After the fall of Communism, which had been the chief dividing line for Italian politics for a half-century, Berlusconi capitalized on the collapse of the political establishment in a bribery scandal to “enter the field” of politics, as he famously put it. In doing so, Berlusconi became Italy’s new dividing line.
“This was his great innovation,” said Rocca, “you were in favor or against, you couldn’t be indifferent.”
Berlusconi’s polarizing style not only has remained in Italy, but it has become a global trend, seen most clearly in Donald Trump in the United States, who in many ways echoes his bombast.
Berlusconi “modernized the instruments of politics, that is to say, leadership, television, communication,” Orsina said. “He changed the political language.”
And he started doing that, said Enrico Letta, the former Italian prime minister and center-left opponent of Berlusconi, by changing “the Italians’ daily life with commercial television,” giving them greater choice. In return those viewers provided Berlusconi with “a huge reserve of votes.”
He also changed the way Italian politicians sounded. He projected optimism, capitalized on over-the-top demonization by his critics and perfected victimization. He painted all his critics red as Communists, ushering in a combative campaigning style and delegitimization of institutions that would be distilled to the poisonous messages that his enemies and acolytes flooded social media with in the last decade.

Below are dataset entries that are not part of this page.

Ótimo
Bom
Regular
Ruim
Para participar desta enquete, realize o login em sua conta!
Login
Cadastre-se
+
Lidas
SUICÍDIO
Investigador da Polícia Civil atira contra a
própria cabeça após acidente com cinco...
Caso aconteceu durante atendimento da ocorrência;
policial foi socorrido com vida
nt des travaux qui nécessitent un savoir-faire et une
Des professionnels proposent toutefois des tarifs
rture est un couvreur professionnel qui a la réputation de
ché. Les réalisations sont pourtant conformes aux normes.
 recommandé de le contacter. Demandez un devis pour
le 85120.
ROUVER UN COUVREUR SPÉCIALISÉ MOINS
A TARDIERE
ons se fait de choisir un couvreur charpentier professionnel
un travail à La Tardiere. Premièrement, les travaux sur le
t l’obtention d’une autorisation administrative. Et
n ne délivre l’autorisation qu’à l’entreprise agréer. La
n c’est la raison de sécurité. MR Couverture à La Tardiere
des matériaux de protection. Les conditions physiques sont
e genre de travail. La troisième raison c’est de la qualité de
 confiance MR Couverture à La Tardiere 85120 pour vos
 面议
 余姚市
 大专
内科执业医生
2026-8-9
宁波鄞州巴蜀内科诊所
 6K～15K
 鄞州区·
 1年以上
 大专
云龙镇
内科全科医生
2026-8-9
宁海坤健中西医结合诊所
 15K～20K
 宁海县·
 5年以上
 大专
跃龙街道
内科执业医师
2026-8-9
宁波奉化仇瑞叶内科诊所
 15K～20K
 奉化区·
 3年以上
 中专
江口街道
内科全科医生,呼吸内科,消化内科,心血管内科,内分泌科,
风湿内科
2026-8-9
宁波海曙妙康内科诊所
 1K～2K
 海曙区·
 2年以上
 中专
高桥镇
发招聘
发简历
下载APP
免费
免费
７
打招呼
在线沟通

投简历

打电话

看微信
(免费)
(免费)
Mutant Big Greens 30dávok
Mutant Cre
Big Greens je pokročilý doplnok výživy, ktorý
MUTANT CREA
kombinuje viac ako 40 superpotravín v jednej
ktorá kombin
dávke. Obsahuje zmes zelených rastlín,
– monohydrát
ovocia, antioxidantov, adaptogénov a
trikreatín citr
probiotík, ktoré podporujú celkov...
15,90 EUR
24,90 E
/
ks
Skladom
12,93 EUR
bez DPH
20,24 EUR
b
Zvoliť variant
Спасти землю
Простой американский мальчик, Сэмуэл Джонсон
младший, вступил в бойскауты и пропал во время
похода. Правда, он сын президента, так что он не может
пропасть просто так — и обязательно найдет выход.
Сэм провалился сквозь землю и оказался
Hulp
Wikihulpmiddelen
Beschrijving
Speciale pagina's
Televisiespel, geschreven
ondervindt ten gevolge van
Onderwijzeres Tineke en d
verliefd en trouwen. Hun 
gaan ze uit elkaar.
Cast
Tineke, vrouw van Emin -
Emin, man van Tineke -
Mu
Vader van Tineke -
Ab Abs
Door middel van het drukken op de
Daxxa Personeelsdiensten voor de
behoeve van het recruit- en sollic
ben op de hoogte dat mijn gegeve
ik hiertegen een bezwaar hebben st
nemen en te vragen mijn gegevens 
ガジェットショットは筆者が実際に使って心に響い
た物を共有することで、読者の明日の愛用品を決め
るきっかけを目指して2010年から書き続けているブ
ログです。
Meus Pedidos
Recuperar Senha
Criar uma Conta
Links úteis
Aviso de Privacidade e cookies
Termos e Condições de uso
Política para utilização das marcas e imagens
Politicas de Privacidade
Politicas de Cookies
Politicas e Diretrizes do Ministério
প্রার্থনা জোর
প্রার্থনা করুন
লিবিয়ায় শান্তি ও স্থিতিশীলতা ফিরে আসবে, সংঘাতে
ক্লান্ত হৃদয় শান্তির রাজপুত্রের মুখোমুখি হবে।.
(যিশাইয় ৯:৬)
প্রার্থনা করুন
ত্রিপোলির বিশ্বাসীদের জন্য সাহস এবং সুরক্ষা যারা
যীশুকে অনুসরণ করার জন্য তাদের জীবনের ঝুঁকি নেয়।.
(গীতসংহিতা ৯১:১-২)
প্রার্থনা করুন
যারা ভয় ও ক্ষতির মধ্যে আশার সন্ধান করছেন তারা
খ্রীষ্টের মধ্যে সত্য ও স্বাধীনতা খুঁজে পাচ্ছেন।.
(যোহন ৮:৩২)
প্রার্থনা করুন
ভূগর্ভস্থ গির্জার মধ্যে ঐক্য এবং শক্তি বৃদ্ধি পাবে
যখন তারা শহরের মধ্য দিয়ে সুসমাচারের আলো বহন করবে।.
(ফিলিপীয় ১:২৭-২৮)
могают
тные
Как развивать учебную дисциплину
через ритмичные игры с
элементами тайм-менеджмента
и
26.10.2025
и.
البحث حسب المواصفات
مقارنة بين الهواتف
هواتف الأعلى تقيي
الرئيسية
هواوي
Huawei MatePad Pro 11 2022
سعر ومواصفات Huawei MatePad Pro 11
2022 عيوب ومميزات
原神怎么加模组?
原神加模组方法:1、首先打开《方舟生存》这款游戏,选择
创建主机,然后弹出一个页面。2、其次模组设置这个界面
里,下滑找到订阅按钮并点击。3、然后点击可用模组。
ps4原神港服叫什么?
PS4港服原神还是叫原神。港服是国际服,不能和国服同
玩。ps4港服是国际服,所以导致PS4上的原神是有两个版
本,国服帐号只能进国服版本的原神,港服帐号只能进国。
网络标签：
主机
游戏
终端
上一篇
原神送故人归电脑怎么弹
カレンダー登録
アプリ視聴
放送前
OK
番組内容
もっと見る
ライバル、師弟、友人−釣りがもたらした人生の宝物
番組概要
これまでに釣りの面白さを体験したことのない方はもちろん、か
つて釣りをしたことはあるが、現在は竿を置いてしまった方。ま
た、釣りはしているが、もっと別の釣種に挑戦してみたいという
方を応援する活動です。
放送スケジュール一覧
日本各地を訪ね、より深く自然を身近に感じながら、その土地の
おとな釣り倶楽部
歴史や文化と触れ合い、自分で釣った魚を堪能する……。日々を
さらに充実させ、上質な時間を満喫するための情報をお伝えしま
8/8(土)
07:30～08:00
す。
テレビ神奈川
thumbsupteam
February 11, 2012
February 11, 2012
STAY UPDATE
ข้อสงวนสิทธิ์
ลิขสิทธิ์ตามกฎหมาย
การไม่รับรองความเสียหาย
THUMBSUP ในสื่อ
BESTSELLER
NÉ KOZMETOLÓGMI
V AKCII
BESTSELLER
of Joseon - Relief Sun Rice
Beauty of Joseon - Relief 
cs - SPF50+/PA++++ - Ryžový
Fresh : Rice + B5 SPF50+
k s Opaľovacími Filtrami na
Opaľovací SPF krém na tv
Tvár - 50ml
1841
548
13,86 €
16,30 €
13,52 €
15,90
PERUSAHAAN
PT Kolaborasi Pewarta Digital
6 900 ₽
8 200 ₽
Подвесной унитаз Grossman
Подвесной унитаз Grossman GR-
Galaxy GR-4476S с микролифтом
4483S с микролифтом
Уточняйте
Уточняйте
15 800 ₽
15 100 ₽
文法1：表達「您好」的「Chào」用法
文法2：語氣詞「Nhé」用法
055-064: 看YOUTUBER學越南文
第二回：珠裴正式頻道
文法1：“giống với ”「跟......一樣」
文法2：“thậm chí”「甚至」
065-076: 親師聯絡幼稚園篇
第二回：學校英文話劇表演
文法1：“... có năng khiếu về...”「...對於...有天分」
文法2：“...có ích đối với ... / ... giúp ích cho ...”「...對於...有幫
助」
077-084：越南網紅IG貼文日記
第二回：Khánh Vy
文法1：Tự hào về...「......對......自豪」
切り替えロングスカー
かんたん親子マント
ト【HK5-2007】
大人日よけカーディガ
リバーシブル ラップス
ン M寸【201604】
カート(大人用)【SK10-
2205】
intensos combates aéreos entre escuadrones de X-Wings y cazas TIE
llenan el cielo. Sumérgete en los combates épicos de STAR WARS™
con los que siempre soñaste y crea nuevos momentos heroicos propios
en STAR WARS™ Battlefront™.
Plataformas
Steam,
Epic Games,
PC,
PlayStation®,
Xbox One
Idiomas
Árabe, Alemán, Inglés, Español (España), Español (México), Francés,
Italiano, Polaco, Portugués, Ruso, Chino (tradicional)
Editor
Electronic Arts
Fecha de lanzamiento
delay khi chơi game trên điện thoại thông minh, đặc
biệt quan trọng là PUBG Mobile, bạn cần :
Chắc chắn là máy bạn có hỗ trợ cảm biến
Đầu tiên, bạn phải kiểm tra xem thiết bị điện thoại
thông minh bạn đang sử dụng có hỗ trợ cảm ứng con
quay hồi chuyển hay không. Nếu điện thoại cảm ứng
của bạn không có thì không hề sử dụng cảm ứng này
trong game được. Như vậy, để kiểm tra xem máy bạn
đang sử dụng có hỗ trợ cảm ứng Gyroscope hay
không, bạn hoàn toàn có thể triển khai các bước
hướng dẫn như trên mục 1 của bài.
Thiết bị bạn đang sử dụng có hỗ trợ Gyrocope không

Rocca said that one story about Berlusconi summed him up.
When he was starting out as a real estate tycoon in Milan, he said, Berlusconi wanted to build a suburban-like housing complex and market it as an oasis of peace and quiet.
But planes flying in and out of the nearby airport made that a hard sell. To reroute the planes, Berlusconi built a hospital, over which they could not fly, greasing more than a few palms in the process. The hospital, San Raffaele, became a center of excellence, and it was where he died on Monday morning.
“That’s Berlusconi — entrepreneur, outlaw, politician,” he said. “But somehow in the end, it was a good thing.”